*The task*.
Please copy, with no word changed, only the run of lines that opens with the line containing "right ear: (163, 255)" and closes with the last line below.

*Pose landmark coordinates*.
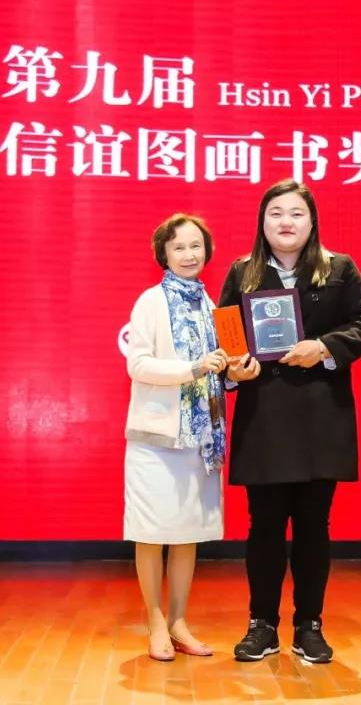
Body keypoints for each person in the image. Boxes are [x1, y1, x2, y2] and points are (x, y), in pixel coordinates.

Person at [221, 179, 361, 663]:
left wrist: (324, 347)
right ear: (262, 222)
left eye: (296, 213)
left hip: (319, 417)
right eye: (275, 213)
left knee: (314, 525)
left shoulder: (339, 268)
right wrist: (233, 369)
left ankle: (309, 625)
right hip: (264, 418)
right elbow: (226, 334)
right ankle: (261, 625)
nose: (285, 222)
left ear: (312, 222)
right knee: (264, 525)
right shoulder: (243, 271)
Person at [124, 213, 229, 661]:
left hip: (200, 438)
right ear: (163, 255)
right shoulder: (150, 302)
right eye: (179, 247)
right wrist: (193, 368)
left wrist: (237, 371)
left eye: (195, 246)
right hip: (156, 437)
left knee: (187, 533)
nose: (189, 254)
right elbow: (138, 364)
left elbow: (225, 367)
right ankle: (154, 622)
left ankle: (179, 621)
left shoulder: (213, 306)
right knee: (151, 532)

*Response below*.
right ear: (163, 255)
right shoulder: (150, 302)
right eye: (179, 247)
right wrist: (193, 368)
left wrist: (237, 371)
left eye: (195, 246)
right hip: (156, 437)
left knee: (187, 533)
nose: (189, 254)
right elbow: (138, 364)
left elbow: (225, 367)
right ankle: (154, 622)
left ankle: (179, 621)
left shoulder: (213, 306)
right knee: (151, 532)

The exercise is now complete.